• Extrait du document:

FAQAnar:F.7.3 - Peut-il exister un "anarchisme" de droite ?
Catégorie:L’anarcho-capitalisme est-il un type d’anarchisme ?
Note du traducteur :
L'"anarchisme" de droite revendiqué par François Richard et Michel-Georges Micberth n'existe pas aux États-Unis. Cet article traite uniquement de l'"anarcho"-capitalisme, que certains de ses partisans considèrent comme une branche "de droite" de l'anarchisme, la branche "de gauche" étant pour eux la branche anticapitaliste (c'est-à -dire, les vrais anarchistes).
Les notes du traducteur sont indiquées par la mention NdT.
En un mot, non. Ceci peut être observé par le simple fait que l'"anarcho"-capitalisme qui tente d'intégrer les anarchistes individualistes américains dans son arbre généalogique.

• Données affichées:
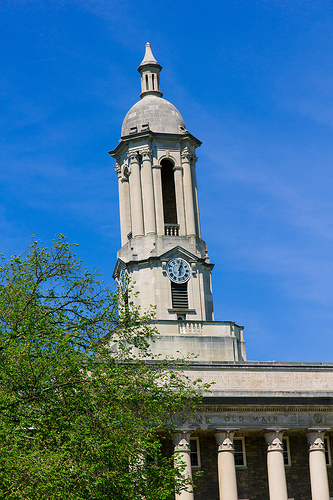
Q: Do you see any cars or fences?
A: No, there are no cars or fences.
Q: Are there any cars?
A: No, there are no cars.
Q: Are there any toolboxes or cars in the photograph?
A: No, there are no cars or toolboxes.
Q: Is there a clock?
A: Yes, there is a clock.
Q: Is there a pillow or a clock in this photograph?
A: Yes, there is a clock.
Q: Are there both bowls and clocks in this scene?
A: No, there is a clock but no bowls.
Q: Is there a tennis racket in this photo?
A: No, there are no rackets.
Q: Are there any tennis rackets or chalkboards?
A: No, there are no tennis rackets or chalkboards.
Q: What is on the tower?
A: The clock is on the tower.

• Travail demandé:
A – Traduisez en anglais la phrase suivante de l'extrait : « Les notes du traducteur sont indiquées par la mention NdT. »
B – Recopiez dans l'extrait le passage commençant par « En un mot, non. » et se poursuivant jusqu'à « son arbre généalogique. ».

• Résultats attendus:
A – The translator's notes are indicated by the label NdT.

B –
En un mot, non. Ceci peut être observé par le simple fait que l'"anarcho"-capitalisme qui tente d'intégrer les anarchistes individualistes américains dans son arbre généalogique.